## ABOUT THIS TASK
Locate every line in the records below that holds the word "controller" and return each one.

## DATA SUPPLIED
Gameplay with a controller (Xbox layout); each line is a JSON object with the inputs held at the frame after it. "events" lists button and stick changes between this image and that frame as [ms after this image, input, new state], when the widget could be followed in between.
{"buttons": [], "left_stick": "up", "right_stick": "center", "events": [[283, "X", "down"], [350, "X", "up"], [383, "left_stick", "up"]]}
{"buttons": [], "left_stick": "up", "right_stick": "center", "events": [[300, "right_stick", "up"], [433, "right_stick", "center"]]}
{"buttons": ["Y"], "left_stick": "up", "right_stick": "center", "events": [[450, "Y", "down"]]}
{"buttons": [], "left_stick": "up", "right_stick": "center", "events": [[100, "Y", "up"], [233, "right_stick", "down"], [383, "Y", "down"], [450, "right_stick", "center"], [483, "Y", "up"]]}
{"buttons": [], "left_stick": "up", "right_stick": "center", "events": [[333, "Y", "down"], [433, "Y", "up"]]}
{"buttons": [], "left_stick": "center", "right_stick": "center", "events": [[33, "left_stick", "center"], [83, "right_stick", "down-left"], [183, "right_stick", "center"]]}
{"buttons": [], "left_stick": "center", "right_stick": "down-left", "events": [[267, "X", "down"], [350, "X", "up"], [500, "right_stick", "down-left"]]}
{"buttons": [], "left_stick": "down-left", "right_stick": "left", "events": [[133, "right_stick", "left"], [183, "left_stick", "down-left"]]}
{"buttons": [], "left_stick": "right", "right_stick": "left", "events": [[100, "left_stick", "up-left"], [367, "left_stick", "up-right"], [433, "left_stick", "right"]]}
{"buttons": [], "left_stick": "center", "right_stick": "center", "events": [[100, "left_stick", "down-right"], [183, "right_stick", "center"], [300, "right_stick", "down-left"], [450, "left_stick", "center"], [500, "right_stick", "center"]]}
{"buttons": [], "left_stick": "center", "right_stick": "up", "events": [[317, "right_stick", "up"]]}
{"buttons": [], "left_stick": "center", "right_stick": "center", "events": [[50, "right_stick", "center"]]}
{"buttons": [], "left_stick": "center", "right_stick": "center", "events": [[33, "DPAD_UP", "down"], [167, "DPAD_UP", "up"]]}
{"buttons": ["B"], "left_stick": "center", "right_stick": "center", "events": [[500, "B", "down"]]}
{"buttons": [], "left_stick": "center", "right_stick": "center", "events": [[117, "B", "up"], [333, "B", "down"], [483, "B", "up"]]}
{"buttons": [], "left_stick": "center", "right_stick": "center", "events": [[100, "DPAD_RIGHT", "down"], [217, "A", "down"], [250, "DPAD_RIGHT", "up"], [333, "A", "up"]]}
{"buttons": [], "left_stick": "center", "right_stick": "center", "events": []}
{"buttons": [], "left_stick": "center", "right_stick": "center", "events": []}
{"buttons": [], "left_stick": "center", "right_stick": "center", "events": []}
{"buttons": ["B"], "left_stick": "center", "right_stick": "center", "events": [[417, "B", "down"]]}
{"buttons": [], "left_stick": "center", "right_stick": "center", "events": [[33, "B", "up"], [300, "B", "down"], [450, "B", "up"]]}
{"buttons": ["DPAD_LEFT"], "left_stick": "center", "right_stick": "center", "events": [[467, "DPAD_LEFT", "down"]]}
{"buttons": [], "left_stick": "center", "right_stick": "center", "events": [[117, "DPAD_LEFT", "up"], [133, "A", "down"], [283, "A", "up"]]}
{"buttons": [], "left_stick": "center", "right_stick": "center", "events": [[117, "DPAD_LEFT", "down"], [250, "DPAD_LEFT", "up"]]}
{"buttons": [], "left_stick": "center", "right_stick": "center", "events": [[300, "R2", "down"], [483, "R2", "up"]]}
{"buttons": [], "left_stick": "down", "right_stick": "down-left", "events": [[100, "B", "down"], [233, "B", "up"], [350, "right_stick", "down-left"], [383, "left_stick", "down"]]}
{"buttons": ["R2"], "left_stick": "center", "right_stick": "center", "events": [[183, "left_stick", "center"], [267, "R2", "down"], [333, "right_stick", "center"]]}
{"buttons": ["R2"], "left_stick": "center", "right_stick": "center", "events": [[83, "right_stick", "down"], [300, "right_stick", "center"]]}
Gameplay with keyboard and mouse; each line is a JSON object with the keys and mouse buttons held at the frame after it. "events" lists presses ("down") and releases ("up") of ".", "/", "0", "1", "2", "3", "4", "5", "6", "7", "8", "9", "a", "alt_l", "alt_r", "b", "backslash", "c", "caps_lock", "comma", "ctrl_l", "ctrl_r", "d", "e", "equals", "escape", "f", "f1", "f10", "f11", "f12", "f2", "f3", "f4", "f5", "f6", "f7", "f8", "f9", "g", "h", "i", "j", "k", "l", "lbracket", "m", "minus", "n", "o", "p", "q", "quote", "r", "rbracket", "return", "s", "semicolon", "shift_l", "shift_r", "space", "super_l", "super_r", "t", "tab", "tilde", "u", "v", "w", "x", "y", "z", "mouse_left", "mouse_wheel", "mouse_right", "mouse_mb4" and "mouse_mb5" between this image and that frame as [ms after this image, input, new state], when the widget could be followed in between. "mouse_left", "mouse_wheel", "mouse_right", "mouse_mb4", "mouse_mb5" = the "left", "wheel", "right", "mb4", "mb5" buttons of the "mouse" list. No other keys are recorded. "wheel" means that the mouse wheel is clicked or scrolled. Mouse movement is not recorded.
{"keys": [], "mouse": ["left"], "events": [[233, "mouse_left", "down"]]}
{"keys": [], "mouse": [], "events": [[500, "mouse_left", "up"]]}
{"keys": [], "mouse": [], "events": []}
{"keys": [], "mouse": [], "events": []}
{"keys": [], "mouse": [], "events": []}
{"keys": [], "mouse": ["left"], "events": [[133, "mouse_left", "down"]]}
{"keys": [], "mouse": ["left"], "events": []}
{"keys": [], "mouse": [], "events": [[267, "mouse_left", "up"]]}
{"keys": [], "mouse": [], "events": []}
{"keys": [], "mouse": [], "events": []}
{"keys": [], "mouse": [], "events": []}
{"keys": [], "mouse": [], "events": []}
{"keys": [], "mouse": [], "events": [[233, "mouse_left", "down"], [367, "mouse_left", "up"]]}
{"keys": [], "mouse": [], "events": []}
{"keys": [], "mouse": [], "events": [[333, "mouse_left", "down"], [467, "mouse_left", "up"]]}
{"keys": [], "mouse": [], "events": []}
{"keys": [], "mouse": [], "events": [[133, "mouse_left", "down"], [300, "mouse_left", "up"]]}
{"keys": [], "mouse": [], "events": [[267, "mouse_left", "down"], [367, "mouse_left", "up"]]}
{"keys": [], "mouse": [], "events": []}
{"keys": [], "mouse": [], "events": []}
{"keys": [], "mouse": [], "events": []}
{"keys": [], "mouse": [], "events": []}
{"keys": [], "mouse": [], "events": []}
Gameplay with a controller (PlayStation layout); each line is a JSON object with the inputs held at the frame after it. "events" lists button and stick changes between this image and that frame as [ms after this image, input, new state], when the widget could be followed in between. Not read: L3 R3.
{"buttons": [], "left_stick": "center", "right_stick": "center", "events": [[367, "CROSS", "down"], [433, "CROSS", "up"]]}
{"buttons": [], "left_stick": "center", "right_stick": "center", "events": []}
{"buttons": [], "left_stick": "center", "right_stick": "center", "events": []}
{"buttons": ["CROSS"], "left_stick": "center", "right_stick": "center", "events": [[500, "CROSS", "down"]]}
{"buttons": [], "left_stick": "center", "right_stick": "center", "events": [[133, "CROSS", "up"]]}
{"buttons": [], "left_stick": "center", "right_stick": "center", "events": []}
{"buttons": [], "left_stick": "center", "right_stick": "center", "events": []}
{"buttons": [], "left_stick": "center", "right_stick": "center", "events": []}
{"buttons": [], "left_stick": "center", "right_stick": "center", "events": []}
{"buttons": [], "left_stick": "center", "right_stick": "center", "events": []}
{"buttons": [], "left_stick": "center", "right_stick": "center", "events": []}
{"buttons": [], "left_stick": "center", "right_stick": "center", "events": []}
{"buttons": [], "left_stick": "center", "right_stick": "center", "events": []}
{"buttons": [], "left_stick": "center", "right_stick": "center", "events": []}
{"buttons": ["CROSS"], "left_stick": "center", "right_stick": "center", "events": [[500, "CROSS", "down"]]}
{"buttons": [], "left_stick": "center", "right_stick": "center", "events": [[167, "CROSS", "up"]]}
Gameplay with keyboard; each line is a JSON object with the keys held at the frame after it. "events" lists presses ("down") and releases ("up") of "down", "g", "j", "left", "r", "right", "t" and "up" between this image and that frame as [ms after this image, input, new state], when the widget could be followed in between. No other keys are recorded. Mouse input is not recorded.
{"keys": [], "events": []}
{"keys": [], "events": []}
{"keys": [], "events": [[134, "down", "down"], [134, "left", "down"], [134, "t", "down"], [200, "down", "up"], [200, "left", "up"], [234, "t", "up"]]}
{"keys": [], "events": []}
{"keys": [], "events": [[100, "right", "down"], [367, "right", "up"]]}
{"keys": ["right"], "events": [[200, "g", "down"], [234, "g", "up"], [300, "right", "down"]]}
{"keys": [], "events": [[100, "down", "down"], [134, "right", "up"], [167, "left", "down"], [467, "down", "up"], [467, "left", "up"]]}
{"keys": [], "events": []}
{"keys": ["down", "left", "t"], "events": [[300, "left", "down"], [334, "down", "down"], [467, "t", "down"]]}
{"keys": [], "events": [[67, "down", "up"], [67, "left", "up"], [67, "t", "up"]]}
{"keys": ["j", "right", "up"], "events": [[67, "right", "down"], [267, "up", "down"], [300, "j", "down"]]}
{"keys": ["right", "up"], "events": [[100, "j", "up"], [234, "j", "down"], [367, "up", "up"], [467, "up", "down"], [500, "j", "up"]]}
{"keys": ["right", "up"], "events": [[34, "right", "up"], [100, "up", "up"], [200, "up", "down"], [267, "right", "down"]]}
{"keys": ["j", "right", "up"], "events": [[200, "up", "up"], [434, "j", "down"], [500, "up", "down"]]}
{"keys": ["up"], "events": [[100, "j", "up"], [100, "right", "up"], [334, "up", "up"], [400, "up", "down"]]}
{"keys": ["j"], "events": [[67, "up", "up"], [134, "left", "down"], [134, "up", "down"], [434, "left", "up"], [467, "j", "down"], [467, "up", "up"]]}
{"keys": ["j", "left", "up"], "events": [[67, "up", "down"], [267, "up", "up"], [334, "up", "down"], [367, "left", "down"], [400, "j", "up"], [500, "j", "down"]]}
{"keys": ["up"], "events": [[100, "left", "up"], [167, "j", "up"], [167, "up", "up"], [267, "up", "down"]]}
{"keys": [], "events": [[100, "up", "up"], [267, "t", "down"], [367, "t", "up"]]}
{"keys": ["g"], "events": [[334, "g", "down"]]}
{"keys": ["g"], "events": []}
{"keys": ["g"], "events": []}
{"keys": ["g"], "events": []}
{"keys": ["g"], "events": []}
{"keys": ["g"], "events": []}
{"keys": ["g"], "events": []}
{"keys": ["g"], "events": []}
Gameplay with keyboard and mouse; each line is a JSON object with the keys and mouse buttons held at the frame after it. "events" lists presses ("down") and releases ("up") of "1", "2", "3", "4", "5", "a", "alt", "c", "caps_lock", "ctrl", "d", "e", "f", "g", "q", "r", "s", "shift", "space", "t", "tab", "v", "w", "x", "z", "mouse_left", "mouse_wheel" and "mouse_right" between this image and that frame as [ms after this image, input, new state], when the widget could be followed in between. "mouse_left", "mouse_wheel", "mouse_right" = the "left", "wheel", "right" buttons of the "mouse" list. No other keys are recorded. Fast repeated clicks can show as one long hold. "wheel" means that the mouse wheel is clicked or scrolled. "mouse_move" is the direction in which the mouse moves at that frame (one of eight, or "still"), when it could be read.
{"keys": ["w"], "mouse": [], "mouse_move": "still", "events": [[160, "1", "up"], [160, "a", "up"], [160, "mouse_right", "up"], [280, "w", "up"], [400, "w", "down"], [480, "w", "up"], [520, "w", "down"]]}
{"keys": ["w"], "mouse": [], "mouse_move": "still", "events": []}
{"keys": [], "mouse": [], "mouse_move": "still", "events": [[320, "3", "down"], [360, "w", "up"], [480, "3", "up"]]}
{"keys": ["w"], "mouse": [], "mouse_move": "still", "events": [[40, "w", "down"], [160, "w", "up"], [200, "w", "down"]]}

## EXERCISE ANSWER
Gameplay with a controller (Xbox layout); each line is a JSON object with the inputs held at the frame after it. "events" lists button and stick changes between this image and that frame as [ms after this image, input, new state], when the widget could be followed in between.
Gameplay with a controller (PlayStation layout); each line is a JSON object with the inputs held at the frame after it. "events" lists button and stick changes between this image and that frame as [ms after this image, input, new state], when the widget could be followed in between. Not read: L3 R3.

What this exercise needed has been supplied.